Thanks Greg. Good gouge.

I agree on the LightSpeed point. The typical LightSpeed timing goes from 25 degrees BTDC to 42 degrees BTDC. I worked a dual LightSpeed install where both boxes had a failed MAP unit. The timing light showed 42+ degrees regardless of RPM or MP. They got sent back to Klaus for repair.

I set up my pMags to go from 25 to 34 degrees (i.e timing jumper in) and find this to be a good match for my LOP operations. CHTs run cool and no detonation while running 100LL. Engine is a IO-360-M1B with standard 8.5 pistons.

I’m thinking I’ll drop the timing to 23 to 32 degrees for using 93E10 (no place to get ethonal free 93 mogas). I may keep a little more fuel flow during the typical take off climb (sea lever to 9K’) as a start for taking data. I’ll also start with no more than 50% 93E10.

On the new RV-10 I’m running dual six cylinder pMags. I added the “FIXED/VARIABLE” timing swith on the panel and will keep it at ~23 degrees fixed pending post engine breaking testing. On the six cylinder pMags you set both base timing and max advance. I will work up to a max of no more than 9 degrees.

Carl

 

[lr172]

Good point.

In the initial version of my airplane, for the first 800 hours, I was running Klaus Saviers electronic ignition (both upper and lower plugs) along with the standard Bendix injection. I had this set at the standard 25 degrees BTDC without any modification. I found a few deep dark secret corners of the operating envelope that I wasn't happy with (at the time I was also using 91 octane with ethanol, as 93 was not yet available around me) where I could induce detonation with a hot engine and high manifold pressure. That was partly what pushed me to rip all that out and install the full SDS system from Ross, both ignition and injection. With that setup I'm able to adjust the timing map wherever I want. I run basic 25 degrees from 4000' pressure altitude and up, with it further retarding a degree for 2500'-4000' at 24 degrees, 1500-2500' at 23 degrees, and 22 degrees below 1500' for those trips I make to sea-level airports. Important to note here this is NOT based on actual altitude, but based on the manifold pressure the system is seeing - so I can be at an airport on the coast and run with partial throttle at 25 degrees, and as I add throttle the system will automatically pull out timing as the manifold pressure comes up, and add back the timing as the manifold pressure comes down. I set it up that way to avoid going into detonation during a go-around with the pilot being task-saturated, the engine can take care of itself and doesn't need my attention.

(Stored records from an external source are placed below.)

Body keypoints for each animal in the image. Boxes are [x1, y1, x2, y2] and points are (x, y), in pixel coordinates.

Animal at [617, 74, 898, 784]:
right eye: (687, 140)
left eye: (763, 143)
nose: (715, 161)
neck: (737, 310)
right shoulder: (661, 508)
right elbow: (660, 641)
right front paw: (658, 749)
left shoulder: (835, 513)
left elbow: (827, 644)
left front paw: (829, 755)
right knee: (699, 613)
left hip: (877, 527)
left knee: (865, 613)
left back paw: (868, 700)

The second part of that is LOP operation. For a lean mixture, the flame front propagation speed is significantly lower, so it takes longer to reach peak cylinder pressure in the combustion chamber. There is an optimum crank angle on the crankshaft where you really want the peak chamber pressure to be located on the timing map for best mechanical extraction of the energy (17 degrees after TDC if I recall), so if the peak pressure happens later because the fire is burning slower, you need to light the fire earlier so you arrive at peak pressure in the cylinder at the optimum point on the crankshaft rotation. (more education on this subject - search John Deakin and "Pelican Perch" articles he wrote). For this reason I use the "LOP" button on my SDS controller to automatically add 4 degrees of advance as I go to lean of peak operations, putting me at 29 degrees BTDC for WOTLOP cruise at altitude. During initial testing I was able to fairly reliably induce detonation at 32 degrees if I tried it - so I backed off 3 degrees for my standard "set it and forget it" cruise configuration.

I am surprised you were getting detonation lop at lower maps on 93 octane. Would not have expected that.

 

[airguy]

I am surprised you were getting detonation lop at lower maps on 93 octane. Would not have expected that.

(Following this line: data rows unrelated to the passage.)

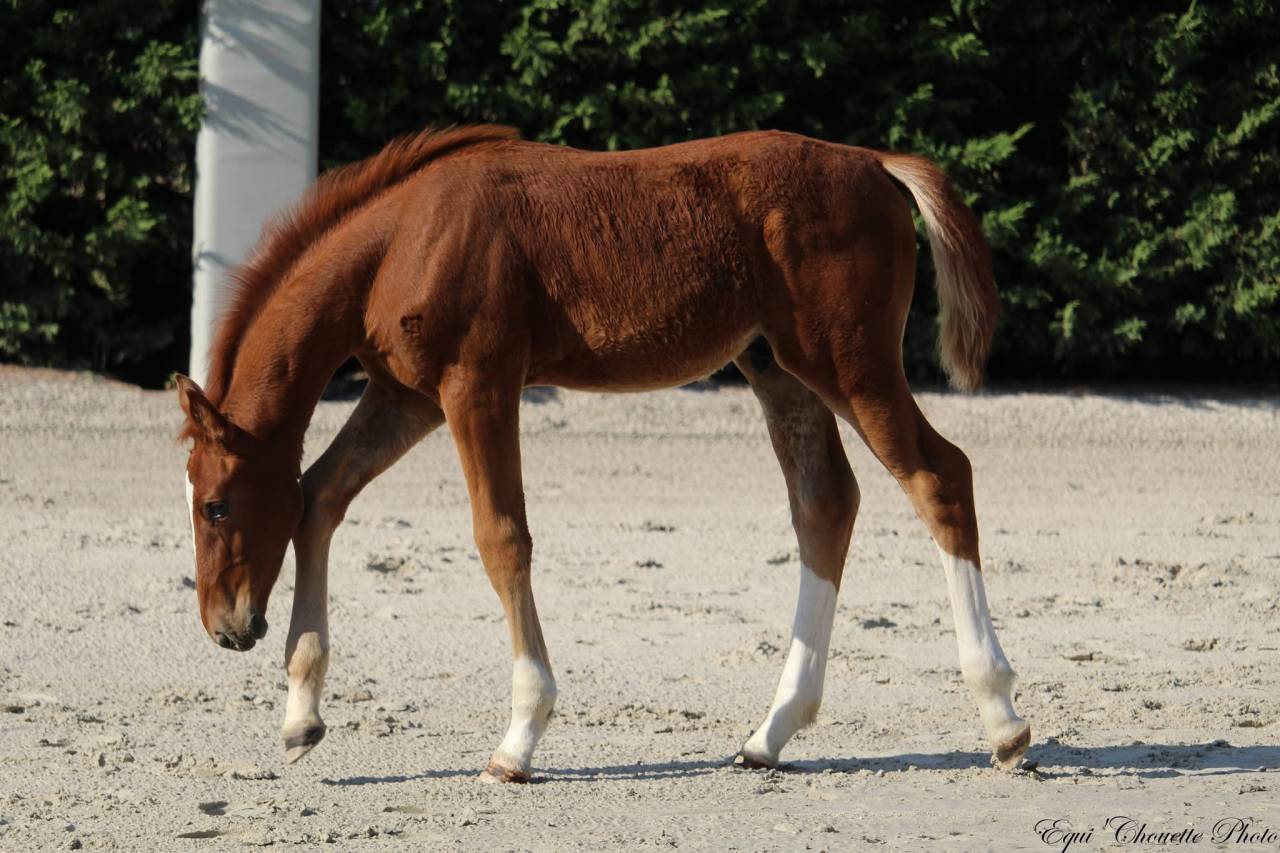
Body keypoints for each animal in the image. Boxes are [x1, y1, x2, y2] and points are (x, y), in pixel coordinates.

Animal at [176, 124, 1029, 783]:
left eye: (215, 504)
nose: (227, 627)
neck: (402, 240)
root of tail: (873, 162)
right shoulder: (404, 395)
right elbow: (319, 495)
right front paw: (300, 717)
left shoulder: (478, 383)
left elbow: (501, 537)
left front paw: (519, 738)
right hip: (777, 368)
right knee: (825, 504)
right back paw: (770, 733)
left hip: (849, 362)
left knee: (939, 476)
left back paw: (1003, 717)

I was beating on the engine pretty hard at that point - exploring the corners of the envelope. Not what you would call "standard ops" but I wanted to see the edge of the map.

Edit - the detonation I was inducing at 32 degrees was down low, with a hot engine, high manifold pressure and high CHT. NOT standard cruise. As I said, I was off the reservation, knew it, and was exploring it. I believe that the best insurance you can have against a risk is to completely understand that risk.